Still, the announcement is consistent with my expectation that the US recovery will remain slow and that interest rates are likely to finish the year around where they are now.  By failing to taper, the Fed signalled to the market that there are still lingering questions regarding the strength of the US recovery. Of particular concern is the resilience of the housing recovery in the face of rising interest rates.

What does this mean for investors? As I write in my latest weekly commentary, the Fed’s decision confirms some of my asset allocation views and tempers others. In particular, there are four asset allocation implications of the Fed news:

1.)    Rate-sensitive assets may get a temporary reprieve after the Fed news, but I remain underweight two such asset classes: global utility stocks and gold. While I recognize that softness in these assets may be delayed because real interest rates will not rise as quickly as investors had feared, I still expect real rates to rise over the longer term.

2.)    I remain overweight equities versus bonds. A slower taper suggests easier monetary policy for longer, a development which is consistent with our overweight view of global equities.

3.)    Within equities, more aggressive investors should consider overweighting emerging markets. A more accommodative monetary policy is supportive of emerging markets.

4.)    Within fixed income, I continue to favor credit sectors over Treasuries. An environment in which rates are contained but economic growth continues is likely to be supportive of high yield bonds.

Beyond specific asset allocation implications, the Fed’s decision was also a tacit acknowledgement that Washington can still cause market mischief.

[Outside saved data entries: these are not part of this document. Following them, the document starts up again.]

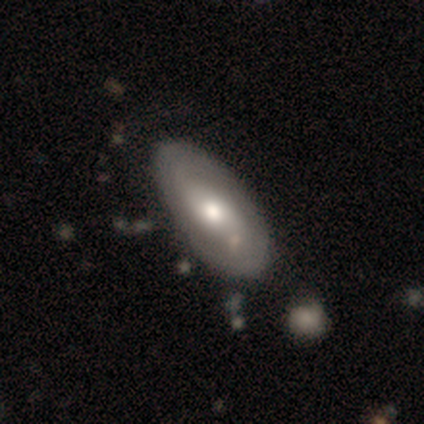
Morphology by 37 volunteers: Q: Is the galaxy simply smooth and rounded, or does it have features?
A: featured or disk — 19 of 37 (51%).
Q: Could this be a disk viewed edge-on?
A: no — 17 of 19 (89%).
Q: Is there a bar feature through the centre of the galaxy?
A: no — 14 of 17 (82%).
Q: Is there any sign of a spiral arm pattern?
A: no — 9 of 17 (53%).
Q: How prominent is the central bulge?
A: moderate — 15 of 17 (88%).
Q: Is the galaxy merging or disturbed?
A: none — 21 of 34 (62%).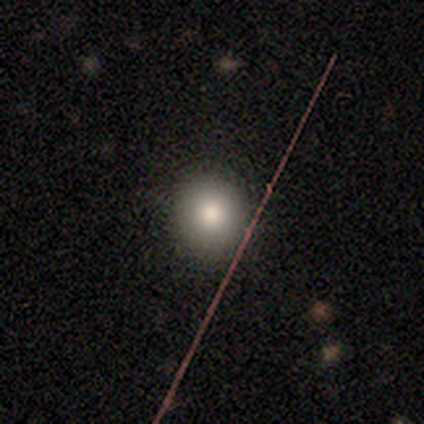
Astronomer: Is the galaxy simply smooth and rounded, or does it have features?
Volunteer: smooth — 69%.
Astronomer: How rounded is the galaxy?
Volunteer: round — 78%.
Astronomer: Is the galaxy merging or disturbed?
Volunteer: none — 88%.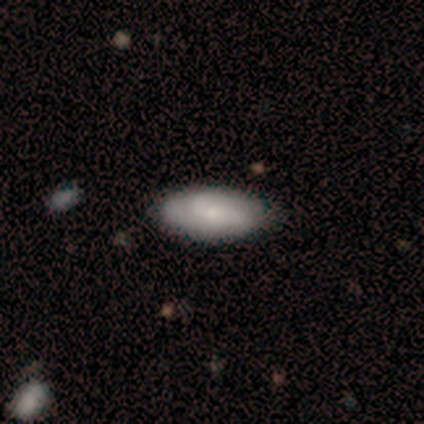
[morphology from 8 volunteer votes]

As I wrote earlier this month, I expect that market attention is soon going to switch to the Congressional budget battle, meaning there’s likely more market volatility ahead. In his comments, the Fed chief himself cited the potential for volatility around the upcoming budget battle.

 

Source: Bloomberg

Russ Koesterich, CFA, is the Chief Investment Strategist for BlackRock and iShares Chief Global Investment Strategist. He is a regular contributor to The Blog and you can find more of his posts here.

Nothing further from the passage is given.